Task to carry out | How many lines in the entries below contain the string "Mrecord", counting only case-exact matches? Reply with the number alone.

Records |
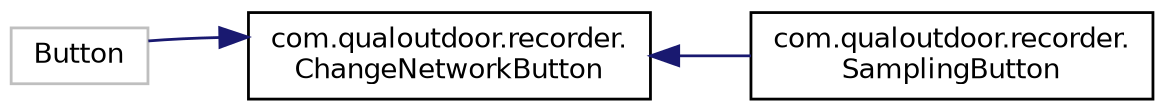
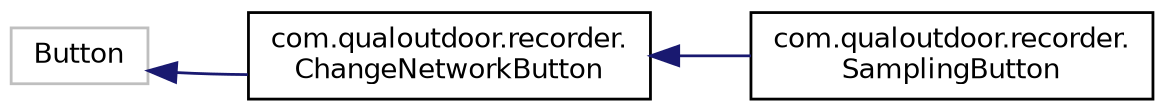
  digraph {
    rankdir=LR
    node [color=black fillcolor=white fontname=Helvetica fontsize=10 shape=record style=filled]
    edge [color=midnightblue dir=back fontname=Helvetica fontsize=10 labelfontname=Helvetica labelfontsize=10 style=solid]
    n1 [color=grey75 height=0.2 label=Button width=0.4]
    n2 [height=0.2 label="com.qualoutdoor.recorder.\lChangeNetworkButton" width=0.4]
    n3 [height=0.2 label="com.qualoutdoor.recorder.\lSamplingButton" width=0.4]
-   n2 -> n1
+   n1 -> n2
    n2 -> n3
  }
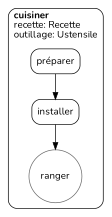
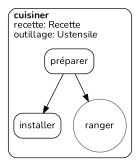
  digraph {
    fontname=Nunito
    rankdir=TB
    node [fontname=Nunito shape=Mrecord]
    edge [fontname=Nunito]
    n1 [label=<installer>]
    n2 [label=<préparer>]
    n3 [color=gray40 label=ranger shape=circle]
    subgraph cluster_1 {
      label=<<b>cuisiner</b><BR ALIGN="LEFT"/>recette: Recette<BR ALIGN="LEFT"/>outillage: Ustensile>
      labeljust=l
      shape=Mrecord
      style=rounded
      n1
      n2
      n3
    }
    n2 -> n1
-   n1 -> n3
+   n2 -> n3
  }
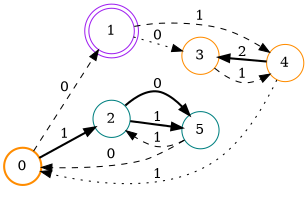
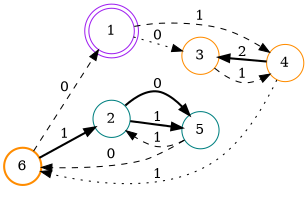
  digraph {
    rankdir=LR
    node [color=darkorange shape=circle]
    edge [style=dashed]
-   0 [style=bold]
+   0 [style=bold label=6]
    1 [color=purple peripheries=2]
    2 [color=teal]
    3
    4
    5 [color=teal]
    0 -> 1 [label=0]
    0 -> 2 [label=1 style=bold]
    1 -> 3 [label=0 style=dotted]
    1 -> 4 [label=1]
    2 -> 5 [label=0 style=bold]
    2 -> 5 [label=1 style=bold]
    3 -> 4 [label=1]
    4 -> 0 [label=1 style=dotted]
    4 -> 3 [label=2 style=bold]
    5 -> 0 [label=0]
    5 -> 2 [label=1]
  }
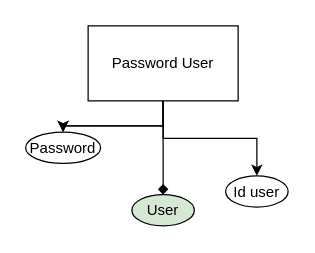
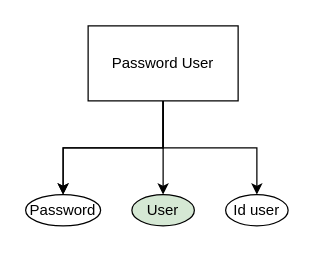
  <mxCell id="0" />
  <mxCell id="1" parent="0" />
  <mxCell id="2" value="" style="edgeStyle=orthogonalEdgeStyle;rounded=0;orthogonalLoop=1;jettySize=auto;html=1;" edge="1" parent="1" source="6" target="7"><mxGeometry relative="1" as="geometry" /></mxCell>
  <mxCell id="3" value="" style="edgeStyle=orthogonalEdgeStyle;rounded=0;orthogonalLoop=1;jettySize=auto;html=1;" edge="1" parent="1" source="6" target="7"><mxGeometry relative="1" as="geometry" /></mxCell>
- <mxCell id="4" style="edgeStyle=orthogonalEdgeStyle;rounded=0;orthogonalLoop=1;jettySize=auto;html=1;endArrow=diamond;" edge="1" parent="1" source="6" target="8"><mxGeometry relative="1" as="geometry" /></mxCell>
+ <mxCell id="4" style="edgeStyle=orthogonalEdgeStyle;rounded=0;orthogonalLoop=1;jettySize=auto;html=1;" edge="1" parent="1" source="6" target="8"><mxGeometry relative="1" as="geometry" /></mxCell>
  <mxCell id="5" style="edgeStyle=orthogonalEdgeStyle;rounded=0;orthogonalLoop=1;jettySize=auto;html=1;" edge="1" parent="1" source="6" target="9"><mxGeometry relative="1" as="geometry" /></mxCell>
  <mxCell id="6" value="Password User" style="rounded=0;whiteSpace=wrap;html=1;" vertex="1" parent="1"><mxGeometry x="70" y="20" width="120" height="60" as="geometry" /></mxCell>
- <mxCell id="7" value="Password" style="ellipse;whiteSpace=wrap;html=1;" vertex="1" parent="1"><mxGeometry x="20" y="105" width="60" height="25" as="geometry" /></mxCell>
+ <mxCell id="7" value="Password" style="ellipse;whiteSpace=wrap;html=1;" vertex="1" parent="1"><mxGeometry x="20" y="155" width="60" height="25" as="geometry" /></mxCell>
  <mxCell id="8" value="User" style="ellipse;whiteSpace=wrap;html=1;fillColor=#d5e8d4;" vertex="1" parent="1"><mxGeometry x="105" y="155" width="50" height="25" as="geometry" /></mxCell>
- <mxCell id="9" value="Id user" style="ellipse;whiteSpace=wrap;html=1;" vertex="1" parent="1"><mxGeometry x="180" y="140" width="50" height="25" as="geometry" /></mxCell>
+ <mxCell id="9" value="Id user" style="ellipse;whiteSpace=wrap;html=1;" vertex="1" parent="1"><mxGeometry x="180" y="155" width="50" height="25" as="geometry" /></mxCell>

Result for this exercise | 2